» Request 1
Could you return the stretch of the shipboard blog from "These days and" through "swaying and rolling.", word for word?
» Request 2
Can you resume the shipboard blog, picking up right after its final sentence?

» Document section
--- Start ---

Tuesday, February 21, 2012

fins

All afternoon yesterday you could see, if you looked closely, little pops on the ocean’s surface, followed each time by a strange skidding, hovering that shortly disappeared back into the water: little diving birds, I thought at first, but no, they were too small; little flying fish they were, lots of them, using the surface to escape (so one of our scientists explained to me) our big hulking ship.  Yesterday a faculty member saw a hammerhead shark, and someone else saw a whale up ahead.  And this morning I glanced up from my computer screen here just long enough to see fins—several, I thought, looking, at their distance, as if they made up one big beast’s back (so this is how those sea monsters got their shapes on the old maps), but no, I think they were a group of dolphins, on their way.

 

These days and the time when we return to the ship after Cape Town are mid-term time here, with lots of papers due, lots of exams scheduled, a certain amount of tension all around, the first time on the voyage when the halls of the Explorer have really reminded me of what I know from previous semesters at other schools—with the main difference being our steady swaying and rolling.

Saturday, February 18, 2012

Reading the DAILY GRAPHIC

I’m months away, I think, from being able to say anything about Ghana that I’d trust: none of the assumptions that I’m used to relying on about time, about poverty, about religion, about government services, etc. seem to hold in the same ways there, and some of what I saw—at the slave dungeons at Elmina and Cape Coast and on the half-built highways passing the businesses that some might use to illustrate Ghana’s status as a kind of model of development—so fully dispenses with basic historical narratives I’ve relied on, that I’d need to reconstruct them or assemble news ones before I could begin a sentence with the words “Ghana is….”

--- End ---

» Excerpted records

--- Start ---

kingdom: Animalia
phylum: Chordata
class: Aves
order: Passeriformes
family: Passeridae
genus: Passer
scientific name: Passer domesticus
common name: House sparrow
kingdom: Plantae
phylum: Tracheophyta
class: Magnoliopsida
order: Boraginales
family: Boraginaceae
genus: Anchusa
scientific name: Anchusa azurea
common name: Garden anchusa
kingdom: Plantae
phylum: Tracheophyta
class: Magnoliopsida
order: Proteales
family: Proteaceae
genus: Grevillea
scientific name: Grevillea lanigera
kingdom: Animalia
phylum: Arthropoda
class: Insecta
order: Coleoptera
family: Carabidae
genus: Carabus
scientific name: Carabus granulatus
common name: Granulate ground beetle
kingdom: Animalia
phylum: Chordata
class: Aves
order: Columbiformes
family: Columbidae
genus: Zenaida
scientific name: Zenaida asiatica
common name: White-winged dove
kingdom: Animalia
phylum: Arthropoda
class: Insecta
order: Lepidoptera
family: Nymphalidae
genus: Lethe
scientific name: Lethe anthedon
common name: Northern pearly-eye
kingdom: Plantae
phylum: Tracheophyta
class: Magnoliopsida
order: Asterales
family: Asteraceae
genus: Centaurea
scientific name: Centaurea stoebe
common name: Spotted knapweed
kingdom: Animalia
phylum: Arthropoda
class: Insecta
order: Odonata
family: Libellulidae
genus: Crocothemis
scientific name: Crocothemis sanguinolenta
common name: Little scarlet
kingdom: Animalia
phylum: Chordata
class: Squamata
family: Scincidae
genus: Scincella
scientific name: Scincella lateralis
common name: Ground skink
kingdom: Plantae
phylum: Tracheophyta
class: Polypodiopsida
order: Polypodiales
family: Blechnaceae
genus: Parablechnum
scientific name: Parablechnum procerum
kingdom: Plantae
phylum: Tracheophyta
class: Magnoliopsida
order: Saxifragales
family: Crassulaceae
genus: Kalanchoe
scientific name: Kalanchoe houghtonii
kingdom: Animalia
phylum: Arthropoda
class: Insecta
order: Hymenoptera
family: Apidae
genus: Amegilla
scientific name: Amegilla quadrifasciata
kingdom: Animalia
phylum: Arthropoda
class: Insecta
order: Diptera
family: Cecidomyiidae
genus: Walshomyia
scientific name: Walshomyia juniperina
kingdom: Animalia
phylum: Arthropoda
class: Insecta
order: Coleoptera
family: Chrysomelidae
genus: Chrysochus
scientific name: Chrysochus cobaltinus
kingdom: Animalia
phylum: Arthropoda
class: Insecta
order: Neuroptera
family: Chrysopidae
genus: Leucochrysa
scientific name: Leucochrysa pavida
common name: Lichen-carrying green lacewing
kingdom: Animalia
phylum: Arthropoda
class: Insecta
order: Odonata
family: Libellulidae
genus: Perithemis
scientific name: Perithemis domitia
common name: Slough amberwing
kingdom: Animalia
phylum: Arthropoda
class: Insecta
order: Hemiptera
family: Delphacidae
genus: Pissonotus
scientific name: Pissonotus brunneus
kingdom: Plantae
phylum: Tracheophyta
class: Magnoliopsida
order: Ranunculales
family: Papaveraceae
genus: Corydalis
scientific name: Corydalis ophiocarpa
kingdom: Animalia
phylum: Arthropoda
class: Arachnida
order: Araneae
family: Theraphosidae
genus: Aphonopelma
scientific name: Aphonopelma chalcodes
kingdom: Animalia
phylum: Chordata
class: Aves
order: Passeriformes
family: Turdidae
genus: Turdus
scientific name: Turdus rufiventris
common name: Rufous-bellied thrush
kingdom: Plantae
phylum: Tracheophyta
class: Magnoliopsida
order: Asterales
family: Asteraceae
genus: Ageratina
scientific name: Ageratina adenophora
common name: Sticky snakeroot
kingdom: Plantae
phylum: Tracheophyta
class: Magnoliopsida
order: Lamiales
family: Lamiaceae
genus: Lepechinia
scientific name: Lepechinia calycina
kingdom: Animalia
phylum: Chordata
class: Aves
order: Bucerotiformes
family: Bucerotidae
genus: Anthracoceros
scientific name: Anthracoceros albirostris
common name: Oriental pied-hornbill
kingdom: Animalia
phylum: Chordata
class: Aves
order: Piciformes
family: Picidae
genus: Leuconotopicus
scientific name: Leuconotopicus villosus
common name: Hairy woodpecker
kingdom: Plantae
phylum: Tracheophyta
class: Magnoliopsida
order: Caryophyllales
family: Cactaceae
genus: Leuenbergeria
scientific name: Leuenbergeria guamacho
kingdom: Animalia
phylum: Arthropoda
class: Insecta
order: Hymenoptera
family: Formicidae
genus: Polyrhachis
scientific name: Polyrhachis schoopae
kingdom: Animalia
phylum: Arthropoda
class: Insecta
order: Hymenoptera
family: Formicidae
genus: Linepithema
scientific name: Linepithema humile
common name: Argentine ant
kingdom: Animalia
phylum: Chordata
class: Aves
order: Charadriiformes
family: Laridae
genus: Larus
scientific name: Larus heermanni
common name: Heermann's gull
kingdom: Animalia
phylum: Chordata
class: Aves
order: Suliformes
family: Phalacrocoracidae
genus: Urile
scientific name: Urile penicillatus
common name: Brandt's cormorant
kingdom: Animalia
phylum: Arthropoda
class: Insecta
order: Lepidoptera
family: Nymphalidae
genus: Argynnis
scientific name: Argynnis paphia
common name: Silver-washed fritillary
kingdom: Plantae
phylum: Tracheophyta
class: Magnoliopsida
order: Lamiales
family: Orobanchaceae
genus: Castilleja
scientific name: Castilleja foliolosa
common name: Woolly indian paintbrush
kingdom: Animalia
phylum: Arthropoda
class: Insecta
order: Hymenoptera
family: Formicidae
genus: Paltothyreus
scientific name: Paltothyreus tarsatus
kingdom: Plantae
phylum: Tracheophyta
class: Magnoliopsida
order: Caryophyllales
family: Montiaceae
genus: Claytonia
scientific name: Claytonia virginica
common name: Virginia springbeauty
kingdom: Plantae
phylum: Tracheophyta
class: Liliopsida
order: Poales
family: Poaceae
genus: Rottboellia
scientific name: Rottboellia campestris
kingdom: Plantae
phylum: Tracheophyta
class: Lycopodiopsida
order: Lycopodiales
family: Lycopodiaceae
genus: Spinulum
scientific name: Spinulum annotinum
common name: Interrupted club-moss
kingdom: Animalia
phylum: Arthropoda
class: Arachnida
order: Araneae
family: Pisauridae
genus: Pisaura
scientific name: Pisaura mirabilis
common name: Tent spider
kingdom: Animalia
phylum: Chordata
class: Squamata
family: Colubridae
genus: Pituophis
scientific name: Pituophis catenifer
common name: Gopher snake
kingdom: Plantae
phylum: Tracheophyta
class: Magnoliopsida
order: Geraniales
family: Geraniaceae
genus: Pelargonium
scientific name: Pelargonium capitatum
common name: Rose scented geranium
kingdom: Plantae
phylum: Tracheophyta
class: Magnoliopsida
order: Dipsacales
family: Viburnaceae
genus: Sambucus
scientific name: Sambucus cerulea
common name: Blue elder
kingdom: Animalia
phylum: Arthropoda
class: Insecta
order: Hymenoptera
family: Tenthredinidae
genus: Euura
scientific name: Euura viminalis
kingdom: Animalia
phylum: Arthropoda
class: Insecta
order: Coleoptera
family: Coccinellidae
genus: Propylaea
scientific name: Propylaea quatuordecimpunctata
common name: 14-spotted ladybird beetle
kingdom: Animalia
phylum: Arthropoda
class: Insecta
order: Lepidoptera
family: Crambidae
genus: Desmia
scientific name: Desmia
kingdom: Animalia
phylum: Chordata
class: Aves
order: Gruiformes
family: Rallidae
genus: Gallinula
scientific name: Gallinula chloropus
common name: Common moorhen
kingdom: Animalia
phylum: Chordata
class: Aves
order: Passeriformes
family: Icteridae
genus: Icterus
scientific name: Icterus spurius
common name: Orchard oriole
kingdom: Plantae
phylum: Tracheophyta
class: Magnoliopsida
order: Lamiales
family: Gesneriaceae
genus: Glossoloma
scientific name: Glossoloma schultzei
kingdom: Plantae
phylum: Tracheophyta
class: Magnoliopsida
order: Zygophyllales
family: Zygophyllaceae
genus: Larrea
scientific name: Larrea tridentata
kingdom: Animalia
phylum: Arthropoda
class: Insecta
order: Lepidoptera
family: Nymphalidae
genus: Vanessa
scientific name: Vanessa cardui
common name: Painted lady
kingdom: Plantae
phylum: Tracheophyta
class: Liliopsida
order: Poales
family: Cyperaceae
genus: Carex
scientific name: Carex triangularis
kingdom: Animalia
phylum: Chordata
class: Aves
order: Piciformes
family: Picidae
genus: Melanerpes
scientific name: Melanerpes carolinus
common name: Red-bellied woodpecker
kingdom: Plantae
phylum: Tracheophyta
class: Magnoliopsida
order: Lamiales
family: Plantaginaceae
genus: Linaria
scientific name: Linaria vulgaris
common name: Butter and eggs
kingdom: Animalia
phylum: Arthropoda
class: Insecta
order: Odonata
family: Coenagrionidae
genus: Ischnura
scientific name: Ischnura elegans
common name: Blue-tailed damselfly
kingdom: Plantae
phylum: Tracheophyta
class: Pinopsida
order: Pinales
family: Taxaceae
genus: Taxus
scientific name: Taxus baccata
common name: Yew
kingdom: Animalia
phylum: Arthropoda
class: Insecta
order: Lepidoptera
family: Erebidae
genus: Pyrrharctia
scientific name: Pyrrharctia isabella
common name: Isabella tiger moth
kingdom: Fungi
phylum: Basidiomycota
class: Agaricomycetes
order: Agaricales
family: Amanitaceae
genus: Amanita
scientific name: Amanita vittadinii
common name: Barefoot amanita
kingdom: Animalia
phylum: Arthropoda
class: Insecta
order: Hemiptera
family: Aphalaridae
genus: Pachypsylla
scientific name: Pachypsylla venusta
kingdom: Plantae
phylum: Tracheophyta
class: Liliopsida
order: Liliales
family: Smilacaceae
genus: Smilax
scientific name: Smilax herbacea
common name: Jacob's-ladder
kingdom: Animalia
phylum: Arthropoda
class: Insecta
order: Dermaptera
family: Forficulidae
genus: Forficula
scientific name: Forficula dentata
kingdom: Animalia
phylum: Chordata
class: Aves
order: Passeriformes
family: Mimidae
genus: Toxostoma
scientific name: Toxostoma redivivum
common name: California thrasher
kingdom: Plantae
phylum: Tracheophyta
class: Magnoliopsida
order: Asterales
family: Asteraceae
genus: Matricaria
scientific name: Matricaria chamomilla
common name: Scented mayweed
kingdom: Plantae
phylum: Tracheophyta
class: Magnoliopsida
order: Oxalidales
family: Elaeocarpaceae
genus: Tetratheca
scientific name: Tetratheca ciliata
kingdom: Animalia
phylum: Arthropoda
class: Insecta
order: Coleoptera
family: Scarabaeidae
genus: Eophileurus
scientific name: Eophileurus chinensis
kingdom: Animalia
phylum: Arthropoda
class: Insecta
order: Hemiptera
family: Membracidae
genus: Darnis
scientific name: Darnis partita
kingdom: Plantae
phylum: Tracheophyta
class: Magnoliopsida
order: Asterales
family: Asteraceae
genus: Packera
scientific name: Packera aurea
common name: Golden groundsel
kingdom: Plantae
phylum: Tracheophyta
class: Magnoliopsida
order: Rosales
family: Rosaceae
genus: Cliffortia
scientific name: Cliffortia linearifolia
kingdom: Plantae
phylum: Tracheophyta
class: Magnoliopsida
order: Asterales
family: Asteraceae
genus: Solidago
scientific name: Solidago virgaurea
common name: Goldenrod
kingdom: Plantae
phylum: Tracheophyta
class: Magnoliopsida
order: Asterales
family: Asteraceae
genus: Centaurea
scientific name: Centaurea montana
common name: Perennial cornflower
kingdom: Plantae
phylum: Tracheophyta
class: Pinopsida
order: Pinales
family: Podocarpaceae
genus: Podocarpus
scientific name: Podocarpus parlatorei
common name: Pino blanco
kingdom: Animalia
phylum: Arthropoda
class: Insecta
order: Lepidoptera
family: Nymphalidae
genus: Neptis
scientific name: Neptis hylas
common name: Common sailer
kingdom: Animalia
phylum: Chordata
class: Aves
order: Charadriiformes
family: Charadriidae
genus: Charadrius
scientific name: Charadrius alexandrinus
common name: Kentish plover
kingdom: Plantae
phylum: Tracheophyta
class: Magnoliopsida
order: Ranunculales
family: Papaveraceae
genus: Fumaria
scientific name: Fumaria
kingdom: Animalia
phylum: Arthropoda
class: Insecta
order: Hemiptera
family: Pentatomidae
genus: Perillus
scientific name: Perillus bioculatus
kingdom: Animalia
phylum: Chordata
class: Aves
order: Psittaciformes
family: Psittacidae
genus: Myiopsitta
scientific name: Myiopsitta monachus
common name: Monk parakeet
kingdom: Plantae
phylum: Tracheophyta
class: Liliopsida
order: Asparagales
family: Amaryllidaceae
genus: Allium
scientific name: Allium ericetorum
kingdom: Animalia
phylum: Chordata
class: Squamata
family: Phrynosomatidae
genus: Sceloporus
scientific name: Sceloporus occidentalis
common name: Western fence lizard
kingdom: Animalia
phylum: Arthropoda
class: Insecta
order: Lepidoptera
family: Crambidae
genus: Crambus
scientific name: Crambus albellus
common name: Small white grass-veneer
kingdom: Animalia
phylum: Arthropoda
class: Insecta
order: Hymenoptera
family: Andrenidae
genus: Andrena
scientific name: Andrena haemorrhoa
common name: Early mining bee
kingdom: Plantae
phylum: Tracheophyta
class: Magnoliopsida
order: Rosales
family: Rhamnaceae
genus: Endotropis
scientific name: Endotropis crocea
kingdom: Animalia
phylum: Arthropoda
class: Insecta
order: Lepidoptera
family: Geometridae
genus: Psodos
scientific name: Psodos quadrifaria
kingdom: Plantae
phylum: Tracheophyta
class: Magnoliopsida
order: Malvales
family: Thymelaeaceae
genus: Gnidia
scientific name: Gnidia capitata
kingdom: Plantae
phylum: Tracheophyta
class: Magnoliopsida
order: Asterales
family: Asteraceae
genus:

--- End ---

» Task response 1
These days and the time when we return to the ship after Cape Town are mid-term time here, with lots of papers due, lots of exams scheduled, a certain amount of tension all around, the first time on the voyage when the halls of the Explorer have really reminded me of what I know from previous semesters at other schools—with the main difference being our steady swaying and rolling.

» Task response 2
But there is something I think I can now say about Semester at Sea as a program.  I think my experience during the time the ship was docked at Tema might have been in some ways typical: I went on two SAS-run field trips and made two other trips into Accra, one in a private car and one on the shuttle that SAS had arranged to take people from the dock.  Some students may have made more such trips, but I’d guess that quite a few had approximately the same number I had.  And here’s what I find: having picked up Thursday’s edition of the Daily Graphic, the main newspaper, I have enough knowledge now to understand a bit of the context for the great majority of the stories.  Here on page 1 is something about the government fraud scandal that we were told about by a State Department official who boarded and briefed us the morning we arrived; the lead article is about the ceremonial opening of the “George Walker Bush Motorway,” built with a Millennium grant from the US, which was described by the guide on the bus that took me and others on that highway on our way to the dungeons.  Inside, there is a full page headed “Tamale in Focus,” a set of articles about the place where our Ghanaian interport visitor Sheriff Ghale is from.  And a page of “Regional news” describes a workshop designed “to encourage the use of local languages,” a seminar on “electronic waste,” and a forum on maternal care: each of these relate to topics discussed in particular courses offered on the ship.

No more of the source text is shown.